Extracted material:
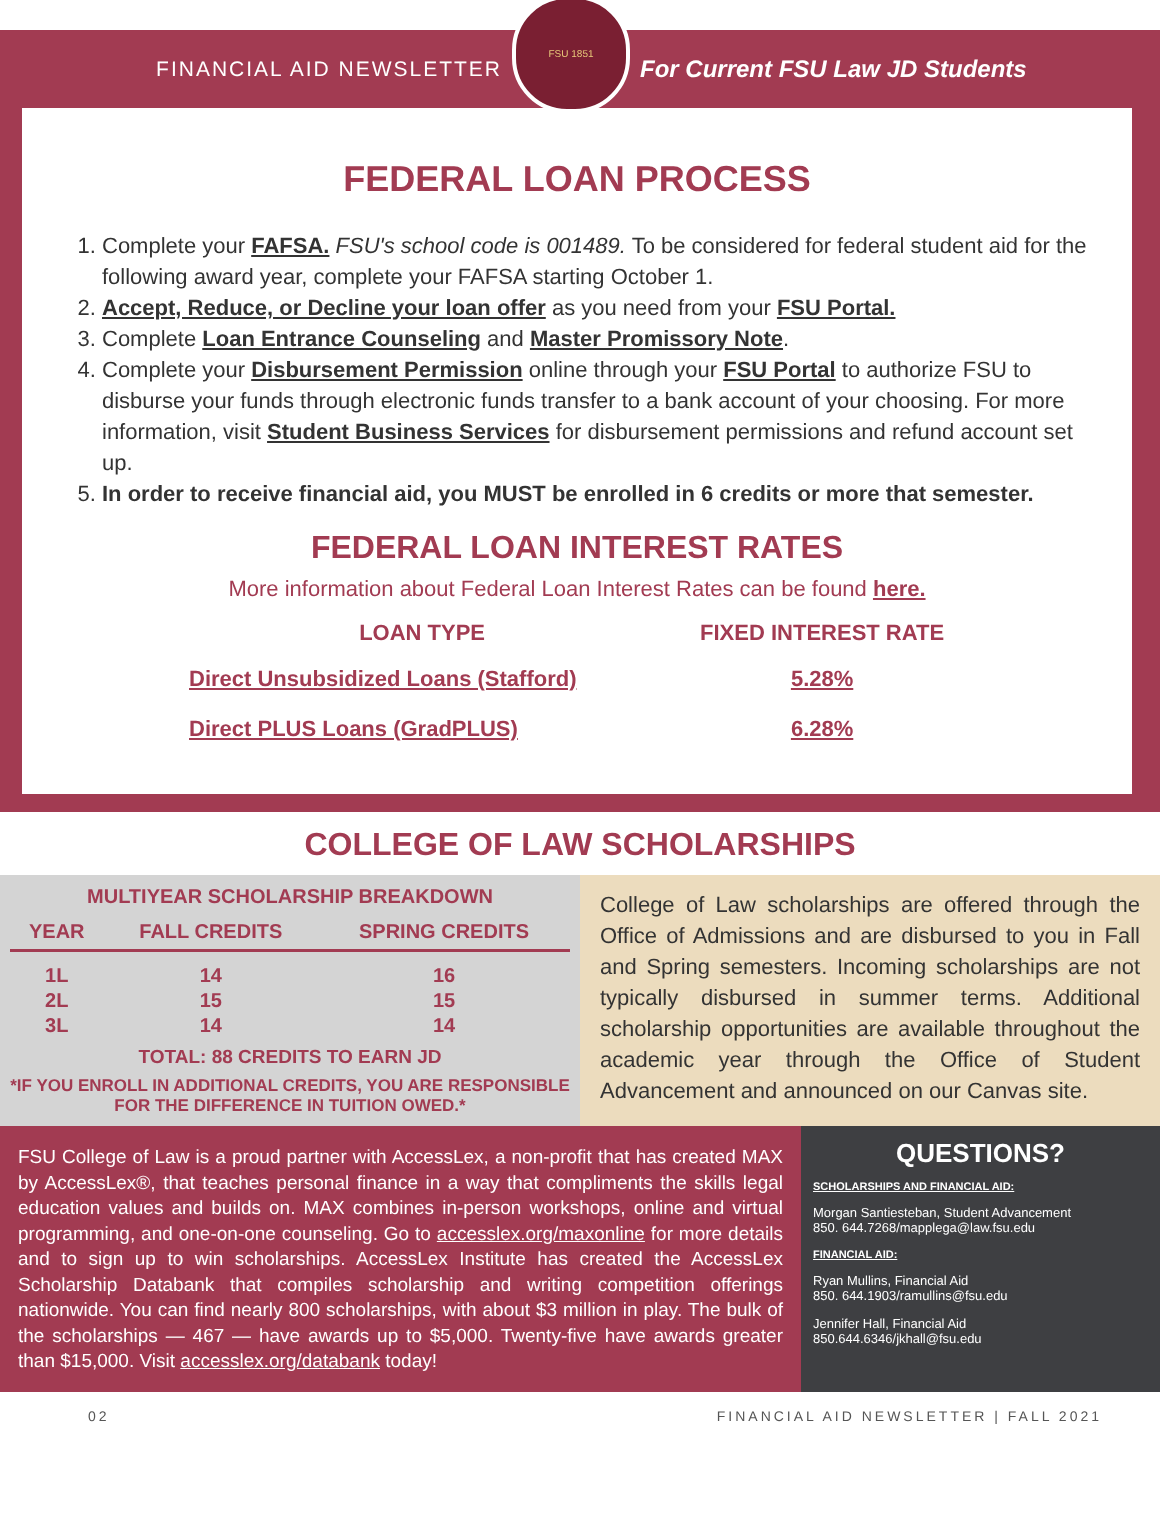FINANCIAL AID NEWSLETTER
FSU 1851
For Current FSU Law JD Students
FEDERAL LOAN PROCESS
1. Complete your FAFSA. FSU's school code is 001489. To be considered for federal student aid for the following award year, complete your FAFSA starting October 1.
2. Accept, Reduce, or Decline your loan offer as you need from your FSU Portal.
3. Complete Loan Entrance Counseling and Master Promissory Note.
4. Complete your Disbursement Permission online through your FSU Portal to authorize FSU to disburse your funds through electronic funds transfer to a bank account of your choosing. For more information, visit Student Business Services for disbursement permissions and refund account set up.
5. In order to receive financial aid, you MUST be enrolled in 6 credits or more that semester.
FEDERAL LOAN INTEREST RATES
More information about Federal Loan Interest Rates can be found here.
| LOAN TYPE | FIXED INTEREST RATE |
| --- | --- |
| Direct Unsubsidized Loans (Stafford) | 5.28% |
| Direct PLUS Loans (GradPLUS) | 6.28% |
COLLEGE OF LAW SCHOLARSHIPS
MULTIYEAR SCHOLARSHIP BREAKDOWN
| YEAR | FALL CREDITS | SPRING CREDITS |
| --- | --- | --- |
| 1L | 14 | 16 |
| 2L | 15 | 15 |
| 3L | 14 | 14 |
TOTAL: 88 CREDITS TO EARN JD
*IF YOU ENROLL IN ADDITIONAL CREDITS, YOU ARE RESPONSIBLE FOR THE DIFFERENCE IN TUITION OWED.*
College of Law scholarships are offered through the Office of Admissions and are disbursed to you in Fall and Spring semesters. Incoming scholarships are not typically disbursed in summer terms. Additional scholarship opportunities are available throughout the academic year through the Office of Student Advancement and announced on our Canvas site.
FSU College of Law is a proud partner with AccessLex, a non-profit that has created MAX by AccessLex®, that teaches personal finance in a way that compliments the skills legal education values and builds on. MAX combines in-person workshops, online and virtual programming, and one-on-one counseling. Go to accesslex.org/maxonline for more details and to sign up to win scholarships. AccessLex Institute has created the AccessLex Scholarship Databank that compiles scholarship and writing competition offerings nationwide. You can find nearly 800 scholarships, with about $3 million in play. The bulk of the scholarships — 467 — have awards up to $5,000. Twenty-five have awards greater than $15,000. Visit accesslex.org/databank today!
QUESTIONS?
SCHOLARSHIPS AND FINANCIAL AID:
Morgan Santiesteban, Student Advancement
850. 644.7268/mapplega@law.fsu.edu
FINANCIAL AID:
Ryan Mullins, Financial Aid
850. 644.1903/ramullins@fsu.edu
Jennifer Hall, Financial Aid
850.644.6346/jkhall@fsu.edu
02 FINANCIAL AID NEWSLETTER | FALL 2021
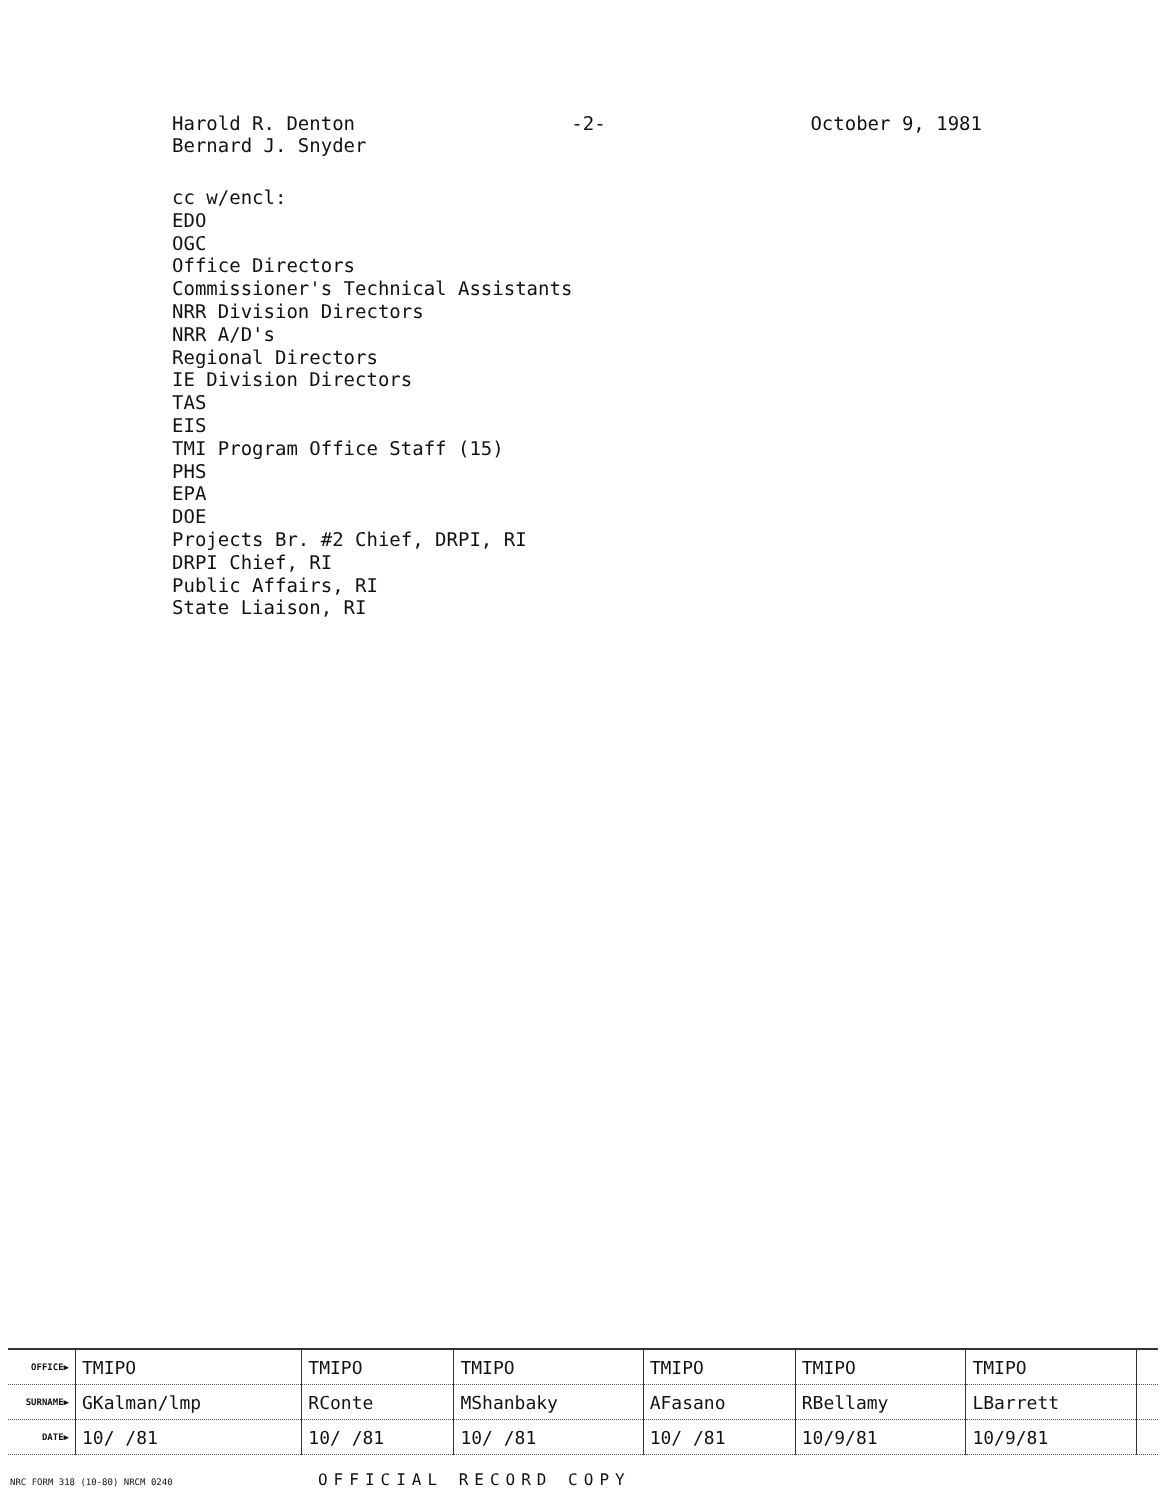Harold R. Denton
Bernard J. Snyder
-2- October 9, 1981
cc w/encl:
EDO
OGC
Office Directors
Commissioner's Technical Assistants
NRR Division Directors
NRR A/D's
Regional Directors
IE Division Directors
TAS
EIS
TMI Program Office Staff (15)
PHS
EPA
DOE
Projects Br. #2 Chief, DRPI, RI
DRPI Chief, RI
Public Affairs, RI
State Liaison, RI
| OFFICE▶ | TMIPO | TMIPO | TMIPO | TMIPO | TMIPO | TMIPO | |
| SURNAME▶ | GKalman/lmp | RConte | MShanbaky | AFasano | RBellamy | LBarrett | |
| DATE▶ | 10/ /81 | 10/ /81 | 10/ /81 | 10/ /81 | 10/9/81 | 10/9/81 | |
NRC FORM 318 (10-80) NRCM 0240 OFFICIAL RECORD COPY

Exercise prompt:
Look through the entries above, find each line containing "Chief", and copy it.

Answer area:
Projects Br. #2 Chief, DRPI, RI
DRPI Chief, RI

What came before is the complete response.